Again, thanks for your reply.
I see your point, but marriage counseling has some clinical points to it, without reference to one's own personal experience. A heart-surgeon needn't have had a bypass in order to clinically deal with one.
I'm a Catholic deacon, and my wife and I jointly counsel engaged couples and prepare them for marriage; I couldn't imagine doing this without her, as her perspective is simply unknown to me on lots of things, and very valuable (after 26 years of marriage).
I do feel that many priests are called to celibacy, and I've been lucky to have known some. But many others are not, and they try to shoehorn themselves into the lifestyle and are truly miserable men.
The scriptural support is certainly not hard to find is it? Jesus recommended it, Paul recommended it, and then there are the 144,000 male virgins in Revelations, who denied themselved for the sake of God, who stand with the Lamb.

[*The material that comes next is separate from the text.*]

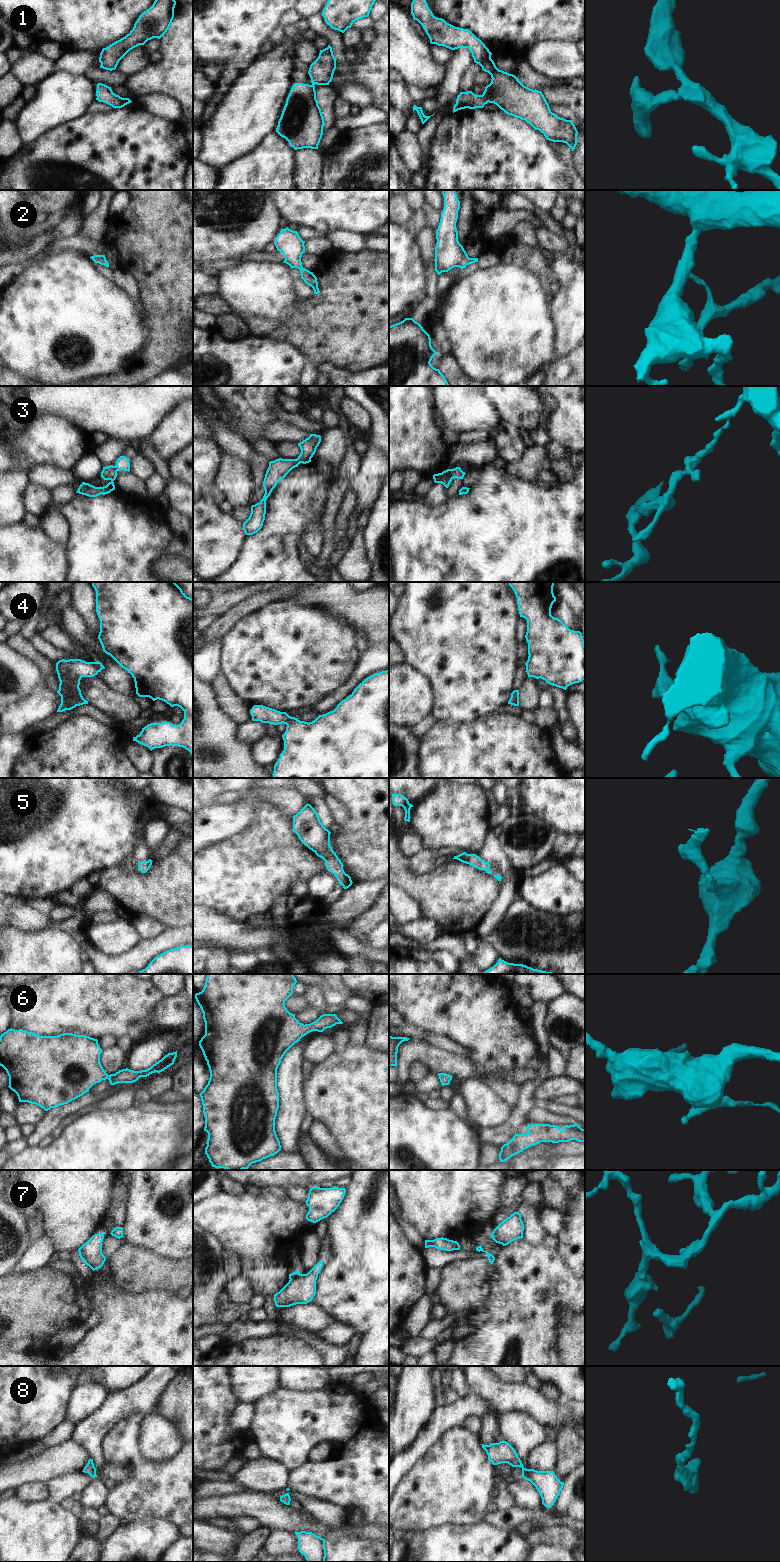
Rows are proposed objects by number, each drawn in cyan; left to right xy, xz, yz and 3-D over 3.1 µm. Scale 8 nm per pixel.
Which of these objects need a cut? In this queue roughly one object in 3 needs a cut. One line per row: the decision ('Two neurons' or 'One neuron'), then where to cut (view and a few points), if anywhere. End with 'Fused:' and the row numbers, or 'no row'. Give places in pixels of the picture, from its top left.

To your rationale that you must be of the world to minister to it, well, the Catholic view would be that the relationship the Priest focuses on is that between the person and God, with the understanding that the correction of that relationship is the cure for temporal ills or at least the means of enduring them. This position allows a Priest to minister to an alchoholic, a murderer, a married man, tinker, taylor, tax-collector, etc. without having necessarily "been there, done that" but rather from a universally equalizing position.